* [ACTIVITY]: Pull out every line of the entries below that contains the word "tallest", matching its case exactly.

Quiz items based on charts
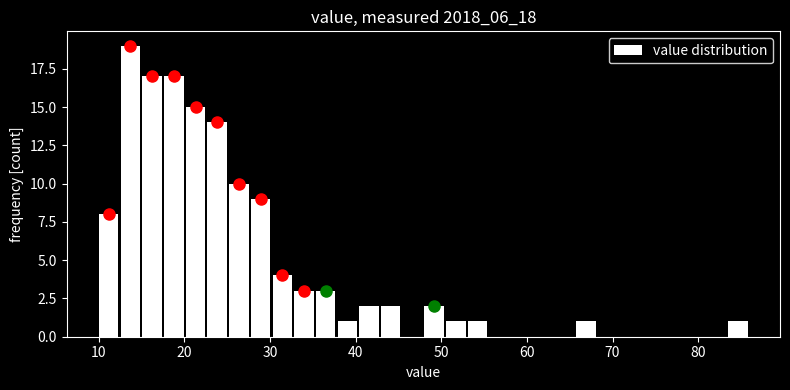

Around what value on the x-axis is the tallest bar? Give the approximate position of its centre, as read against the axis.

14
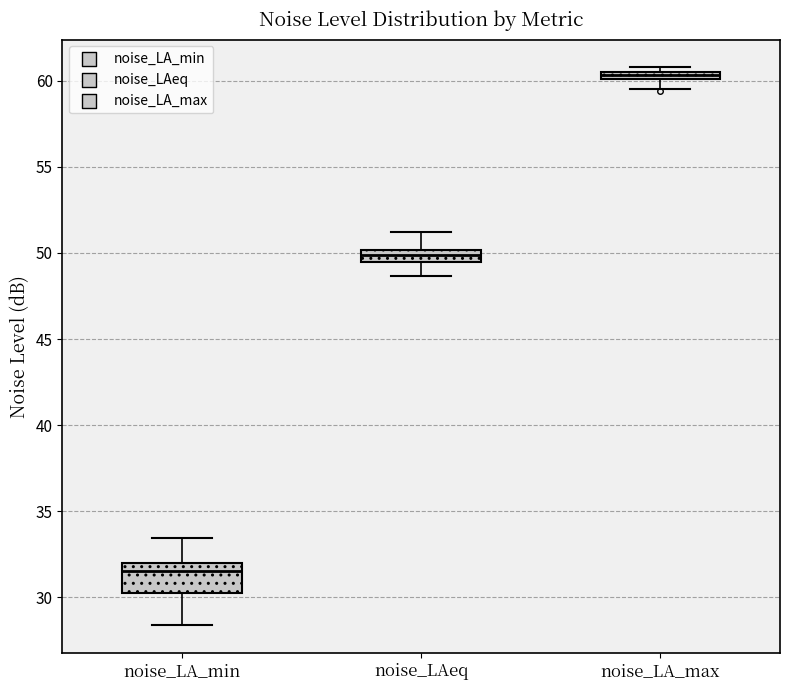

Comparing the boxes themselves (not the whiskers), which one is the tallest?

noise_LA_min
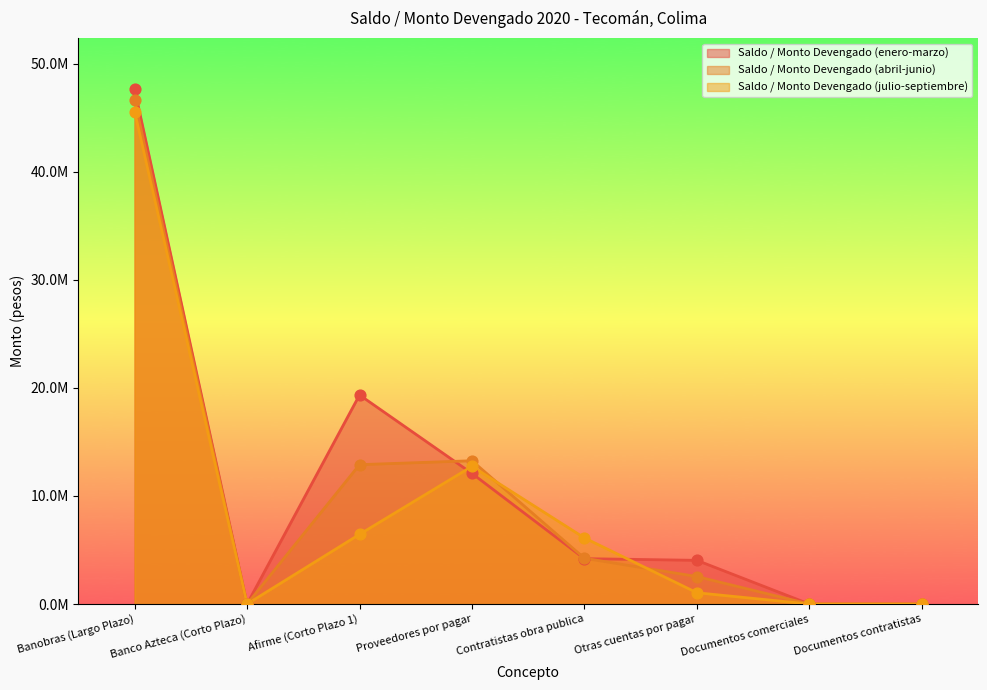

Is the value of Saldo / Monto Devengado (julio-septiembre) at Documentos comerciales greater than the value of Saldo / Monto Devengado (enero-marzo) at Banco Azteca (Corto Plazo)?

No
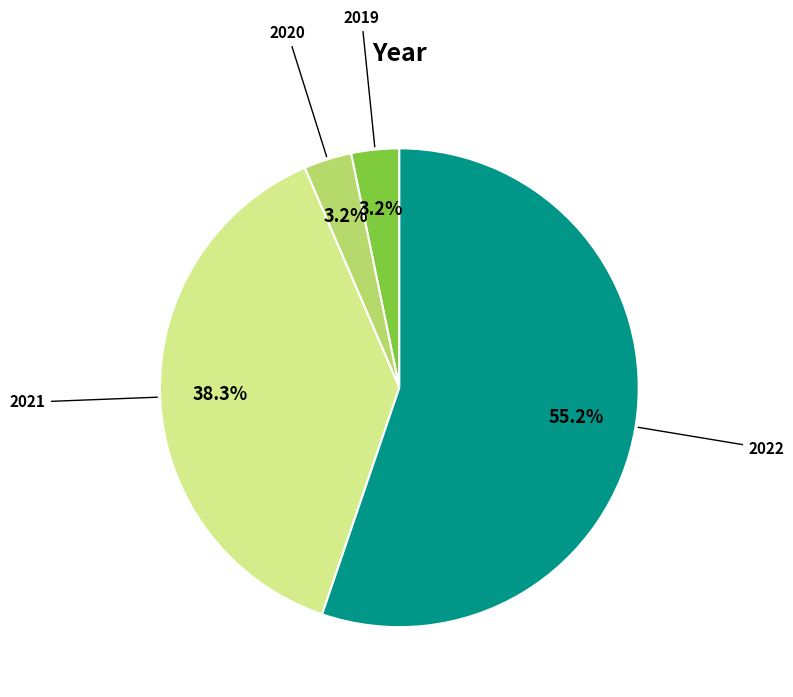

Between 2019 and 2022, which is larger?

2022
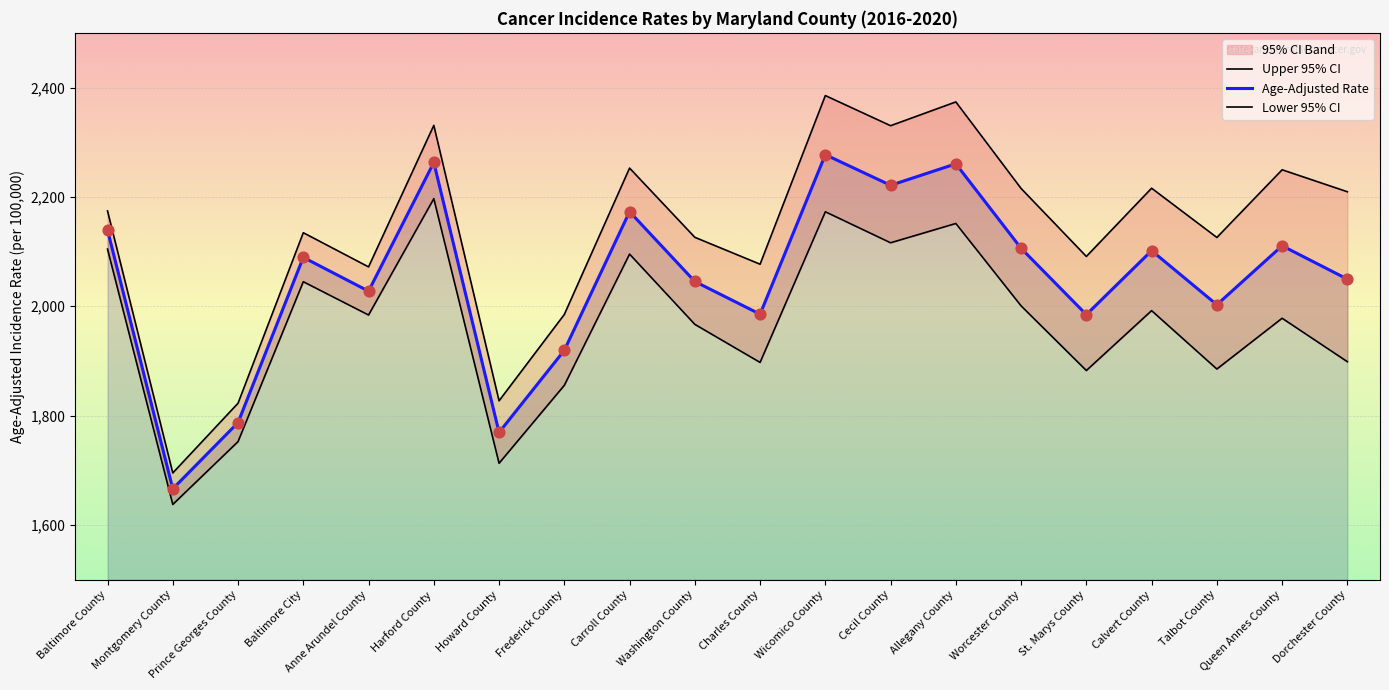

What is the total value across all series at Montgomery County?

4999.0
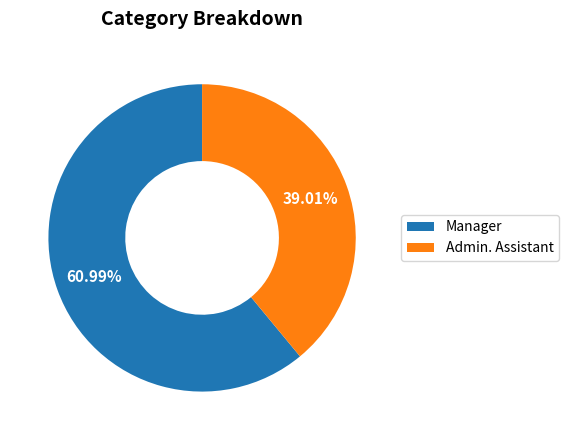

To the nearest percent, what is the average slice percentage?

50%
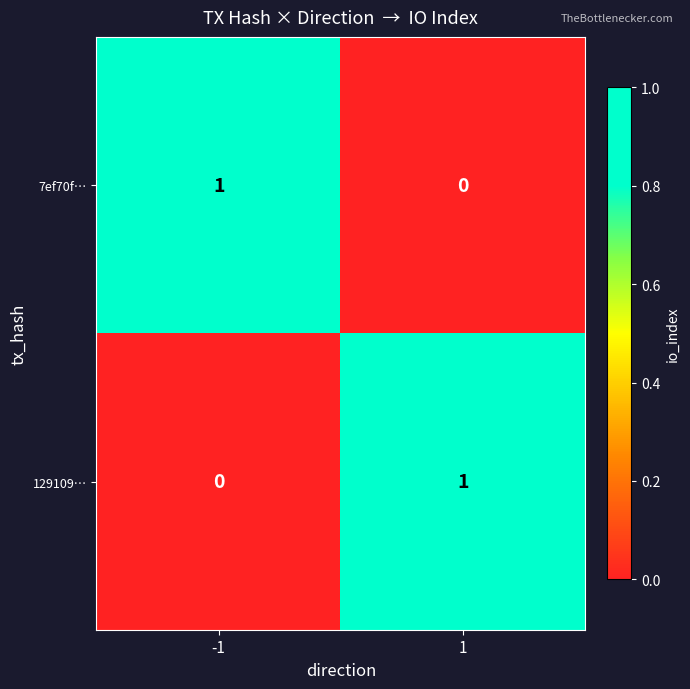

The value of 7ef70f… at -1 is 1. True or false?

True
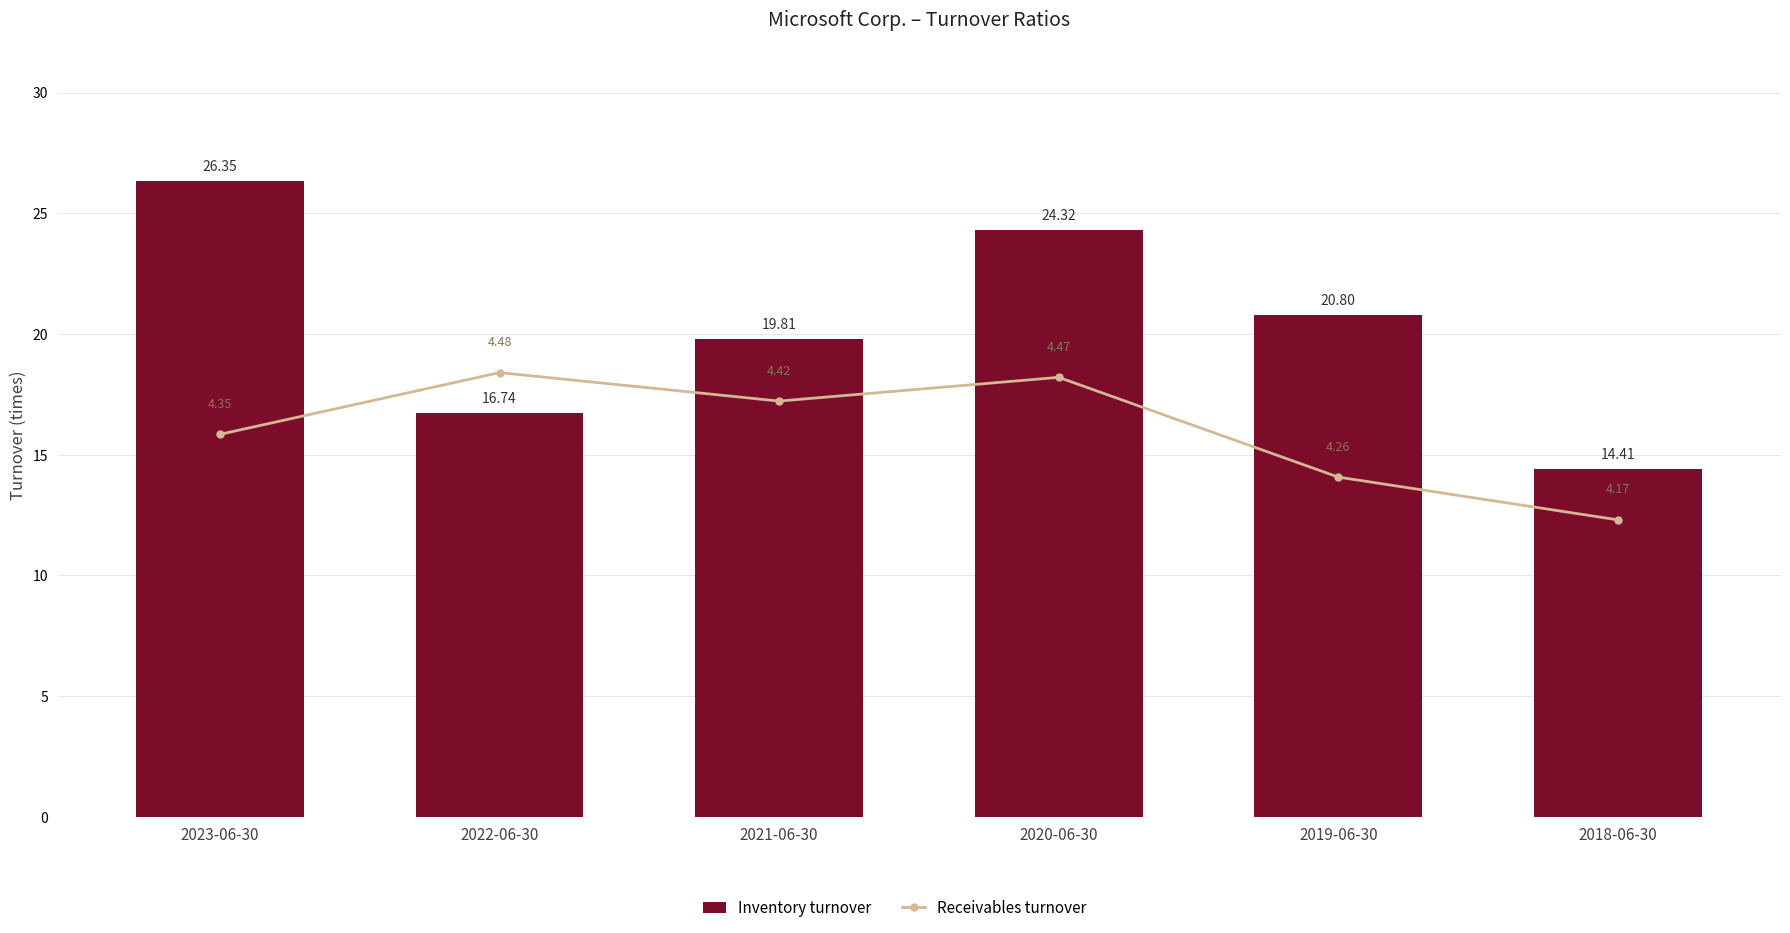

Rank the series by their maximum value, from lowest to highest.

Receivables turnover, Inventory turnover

* [THE ANSWER]:
Around what value on the x-axis is the tallest bar? Give the approximate position of its centre, as read against the axis.
Comparing the boxes themselves (not the whiskers), which one is the tallest?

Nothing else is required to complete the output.